As future home to a combination of wet and dry labs, and both existing and new researchers, the integrated life sciences research facility will be designed to the exacting scientific requirements for laboratory spaces while building in flexibility that empowers team science.

“These will be extremely flexible laboratories that are able to morph over time as science evolves. As opposed to having one researcher in one area working on their own project and another tucked away working on something else, the type of space we’re envisioning will maximize the potential for interdisciplinary work and the cross-fertilization of ideas.”

The site’s ambitious integration of landscape and architecture is matched by its sustainability goals. In line with Brown’s pledge to reach net-zero energy and carbon emissions by 2040, the state-of-the-art facility will be Brown’s first built project to conduct a full embodied carbon life-cycle analysis for all systems and materials. The all-electric laboratory building will be powered by 100% renewable electricity and equipped with resilient emergency backup systems.

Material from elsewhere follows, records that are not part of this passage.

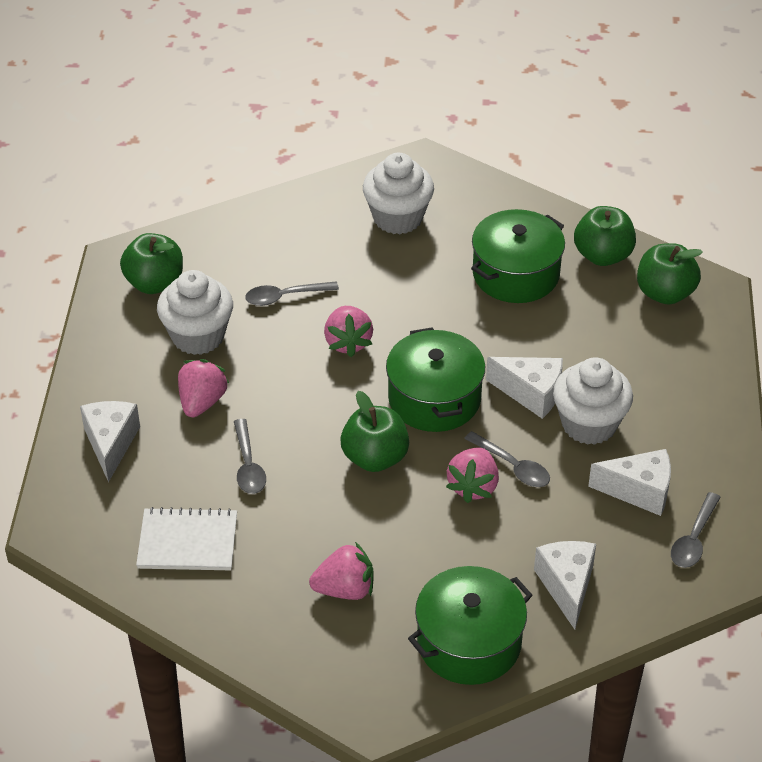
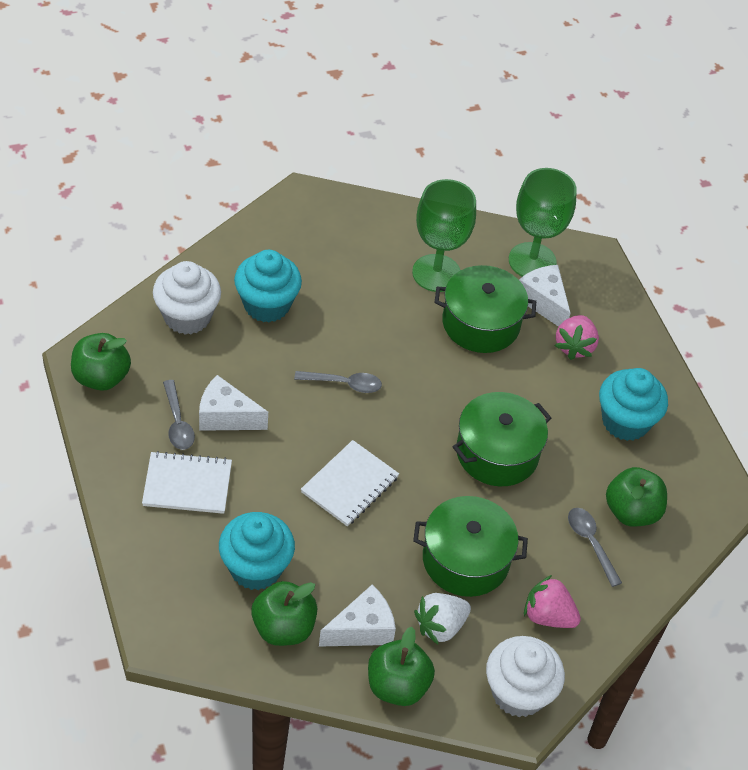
green goblet: 0 -> 2
grey spoon: 4 -> 3
pink strawberry: 4 -> 2
turquoise cupcake: 0 -> 3
white cheese: 4 -> 3
white cupcake: 3 -> 2
white notebook: 1 -> 2
white strawberry: 0 -> 1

TenBerke and Ballinger are also partnered on the construction of the Upper Science Hill Development at Yale, a new complex for quantum science, engineering and material sciences, set for completion in 2030. Together with Stimson as landscape architect, TenBerke completed Brown’s new all-electric, hybrid-CLT Brook Street Residence Halls, which welcomed the first cohort of students in Fall 2023. Previously, Ballinger completed Brown’s Sidney E. Frank Hall for Life Sciences in 2006.

In strengthening connections to its unique urban condition as much as to the broader university context, the interdisciplinary building will layer the site’s past and future to create an enduring sense of place for research at Brown, in Providence, and beyond. Pending full construction authorization by Brown’s governing board, the Danoff Laboratories facility will be delivered with a Lean Design-Build process and is targeting completion in 2027.